━━━ Data for processing

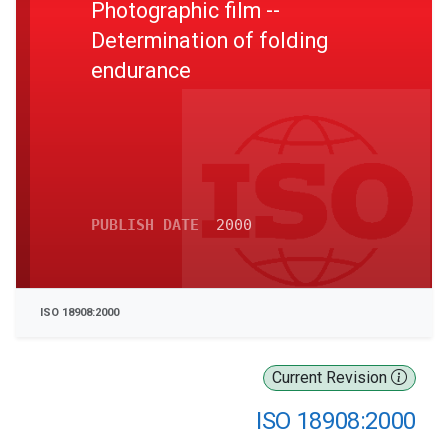
Photographic film --
Determination of folding
endurance
PUBLISH DATE
2000
ISO 18908:2000
Current Revision
ISO 18908:2000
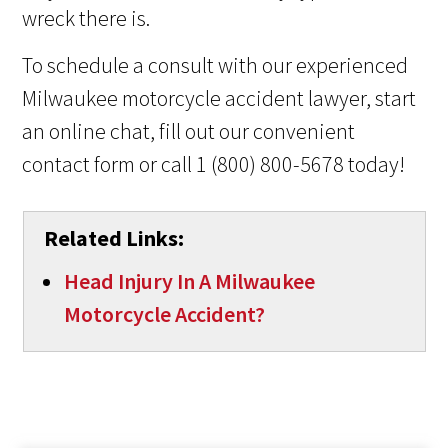
wreck there is.
To schedule a consult with our experienced
Milwaukee motorcycle accident lawyer, start
an online chat, fill out our convenient
contact form or call 1 (800) 800-5678 today!
Related Links:
Head Injury In A Milwaukee
Motorcycle Accident?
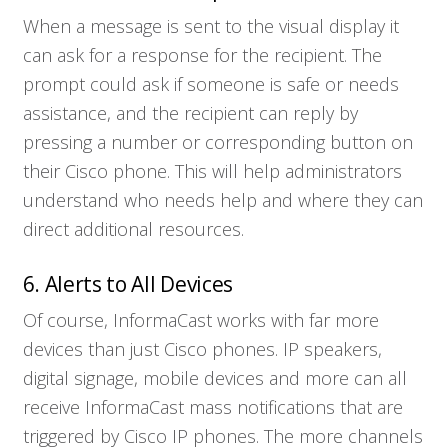
When a message is sent to the visual display it
can ask for a response for the recipient. The
Who We Serve
prompt could ask if someone is safe or needs
assistance, and the recipient can reply by
Solutions
pressing a number or corresponding button on
their Cisco phone. This will help administrators
understand who needs help and where they can
Resources
direct additional resources.
Company
6. Alerts to All Devices
Of course, InformaCast works with far more
Contact
devices than just Cisco phones. IP speakers,
digital signage, mobile devices and more can all
receive InformaCast mass notifications that are
triggered by Cisco IP phones. The more channels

━━━━━━

Copy the text of every data entry above word for word, leaving out the pictures.

## Finished exercise
Photographic film --
Determination of folding
endurance
PUBLISH DATE
2000
ISO 18908:2000
Current Revision
ISO 18908:2000
wreck there is.
To schedule a consult with our experienced
Milwaukee motorcycle accident lawyer, start
an online chat, fill out our convenient
contact form or call 1 (800) 800-5678 today!
Related Links:
Head Injury In A Milwaukee
Motorcycle Accident?
When a message is sent to the visual display it
can ask for a response for the recipient. The
Who We Serve
prompt could ask if someone is safe or needs
assistance, and the recipient can reply by
Solutions
pressing a number or corresponding button on
their Cisco phone. This will help administrators
understand who needs help and where they can
Resources
direct additional resources.
Company
6. Alerts to All Devices
Of course, InformaCast works with far more
Contact
devices than just Cisco phones. IP speakers,
digital signage, mobile devices and more can all
receive InformaCast mass notifications that are
triggered by Cisco IP phones. The more channels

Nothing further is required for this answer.